In dem streitentscheidenden Fall grenzte unmittelbar an das Wohngrundstück schon zu Mietbeginn ein Schuldgelände an. Auf diesem Gelände errichtete die Schule schließlich einen mit einem Metallzaun versehenen Bolzplatz, der nach einem dort angebrachten Hinweisschild Kindern im Alter bis zu 12 Jahren jeweils von Montag bis Freitag bis 18 Uhr offenstehen soll.

Daraufhin beanstandeten die Mieter gegenüber dem Vermieter fortdauernde Lärmstörungen durch außerhalb der genannten Zeiten auf dem Fußballplatz spielende Jugendliche.

Daher sahen sie sich dazu veranlasst 20% der Miete einzubehalten. Der Vermieter hielt die Mietminderung für nicht gerechtfertigt und klagte auf Zahlung gegen die Mieter.

Stellt Lärm außerhalb der Wohnung einen Mangel dar?

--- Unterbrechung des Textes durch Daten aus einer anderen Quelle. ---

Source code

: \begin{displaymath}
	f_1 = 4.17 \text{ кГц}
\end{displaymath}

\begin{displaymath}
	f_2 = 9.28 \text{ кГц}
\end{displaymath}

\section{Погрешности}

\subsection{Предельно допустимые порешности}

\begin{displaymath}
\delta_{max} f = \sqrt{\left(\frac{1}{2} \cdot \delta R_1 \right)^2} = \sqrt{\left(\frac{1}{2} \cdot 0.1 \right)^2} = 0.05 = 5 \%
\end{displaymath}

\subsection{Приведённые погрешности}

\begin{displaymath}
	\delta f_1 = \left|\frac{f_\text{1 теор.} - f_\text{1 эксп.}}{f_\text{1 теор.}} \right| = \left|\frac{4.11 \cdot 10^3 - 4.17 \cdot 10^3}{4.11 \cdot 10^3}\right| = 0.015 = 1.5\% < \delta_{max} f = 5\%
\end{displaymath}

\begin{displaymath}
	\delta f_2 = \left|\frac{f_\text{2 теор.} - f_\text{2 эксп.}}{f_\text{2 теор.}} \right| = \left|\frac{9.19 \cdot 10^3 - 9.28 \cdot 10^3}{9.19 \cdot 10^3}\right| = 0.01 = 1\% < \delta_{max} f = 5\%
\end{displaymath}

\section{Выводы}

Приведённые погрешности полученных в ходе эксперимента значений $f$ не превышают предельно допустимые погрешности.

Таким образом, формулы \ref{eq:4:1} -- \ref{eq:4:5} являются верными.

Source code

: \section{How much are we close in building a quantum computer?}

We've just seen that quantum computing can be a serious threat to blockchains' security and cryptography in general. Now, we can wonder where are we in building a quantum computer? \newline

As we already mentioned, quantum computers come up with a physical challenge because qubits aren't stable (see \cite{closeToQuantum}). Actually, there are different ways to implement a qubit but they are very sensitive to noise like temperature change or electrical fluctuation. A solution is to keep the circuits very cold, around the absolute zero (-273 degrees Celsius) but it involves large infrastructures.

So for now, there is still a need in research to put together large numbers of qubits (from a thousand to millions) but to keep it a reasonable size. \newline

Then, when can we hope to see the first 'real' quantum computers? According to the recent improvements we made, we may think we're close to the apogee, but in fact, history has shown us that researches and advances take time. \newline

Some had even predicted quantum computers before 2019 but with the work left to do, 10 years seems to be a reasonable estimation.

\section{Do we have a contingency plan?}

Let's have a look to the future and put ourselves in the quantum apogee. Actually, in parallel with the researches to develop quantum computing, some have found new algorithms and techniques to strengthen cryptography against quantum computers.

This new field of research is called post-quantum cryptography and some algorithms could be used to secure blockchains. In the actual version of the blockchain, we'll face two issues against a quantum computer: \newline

Gem. §536 BGB ist eine vereinbarte Miete kraft Gesetzes gemindert, wenn die Mietsache zur Zeit der Überlassung an den Mieter einen Mangel aufweist, der ihre Tauglichkeit zum vertragsgemäßen Gebrauch aufhebt oder (erheblich) mindert, oder ein solcher Mangel während der Mietzeit entsteht.




Ein Mangel i.S.d. §536 BGB ist dann gegeben, wenn der tatsächliche Zustand der Mietsache vom vertraglich vorausgesetzten Zustand abweicht. Dabei richtet sich der vertraglich vorausgesetzte Zustand in erster Line nach den Beschaffenheitsvereinbarungen der Mietvertragsparteien, die auch durch schlüssiges Verhalten (konkludent) getroffen werden können. Wichtig ist dabei, dass Gegenstand einer Beschaffenheitsvereinbarung auch Umstände sein können, die von außen auf die Mietsache unmittelbar einwirken (sog. Umweltfehler), wie etwa Immissionen, denen die Mietsache ausgesetzt ist.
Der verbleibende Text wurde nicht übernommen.